Giving and Getting

Dear Terrence,

I’m distressed. I have tried my best to show you respect: I have never yelled at you; I have never tried to humiliate you in class; I have cut you slack whenever I can. Yet of late, all I get from you is disrespect.

Your insistence on putting your head down in class is a prime example. That is nonverbal communication. You’re saying, “Look, I don’t care what you have to say. I don’t care what you’re trying to do for me. Screw you.” Perhaps you’re not trying to say that, but body language often communicates things unintentionally.

However, the same cannot be said of your tone of voice when you respond to most things I say. We should be aware of our tone of voice because, unlike our body language, we can hear it for ourselves. And it is something that can easily be controlled. But perhaps you’re not even aware of that. We all have our own filters: perhaps your filter doesn’t alert you to the disrespect in your tone of voice. Perhaps you’ve never received deliberate instruction in interpreting and controlling your tone of voice. Or maybe you just don’t care to do so. Whatever the reason, when I speak to you respectfully and you respond as you do, it makes it very difficult for me to continue keeping a calm, cool voice.
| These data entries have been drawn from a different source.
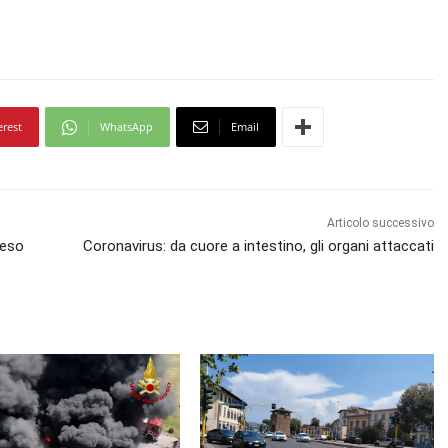
erest
WhatsApp
Email
Articolo successivo
peso
Coronavirus: da cuore a intestino, gli organi attaccati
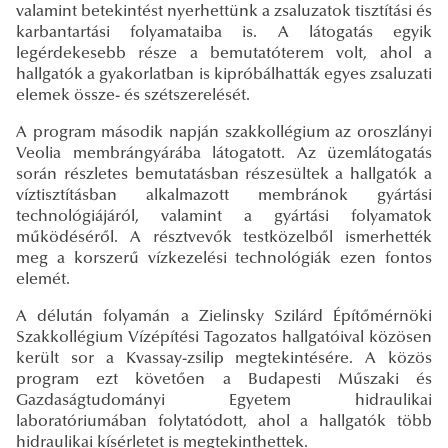
valamint betekintést nyerhettünk a zsaluzatok tisztítási és
karbantartási folyamataiba is. A látogatás egyik
legérdekesebb része a bemutatóterem volt, ahol a
hallgatók a gyakorlatban is kipróbálhatták egyes zsaluzati
elemek össze- és szétszerelését.
A program második napján szakkollégium az oroszlányi
Veolia membrángyárába látogatott. Az üzemlátogatás
során részletes bemutatásban részesültek a hallgatók a
víztisztításban alkalmazott membránok gyártási
technológiájáról, valamint a gyártási folyamatok
működéséről. A résztvevők testközelből ismerhették
meg a korszerű vízkezelési technológiák ezen fontos
elemét.
A délután folyamán a Zielinsky Szilárd Építőmérnöki
Szakkollégium Vízépítési Tagozatos hallgatóival közösen
került sor a Kvassay-zsilip megtekintésére. A közös
program ezt követően a Budapesti Műszaki és
Gazdaságtudományi Egyetem hidraulikai
laboratóriumában folytatódott, ahol a hallgatók több
hidraulikai kísérletet is megtekinthettek.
Perhaps that’s one reason why you find yourself getting yelled at so often: it’s something of a self-fulfilling prophecy. It’s that “give respect/get respect” dichotomy. Sure, adults should behave differently, but we are, after all, only human.

I can’t make you work in my classroom. But I can make sure that everyone who is in my classroom treats me and everyone else in the class respectfully. Unless you can rein in your tone of voice, I’m afraid you won’t be able to remain in my classroom.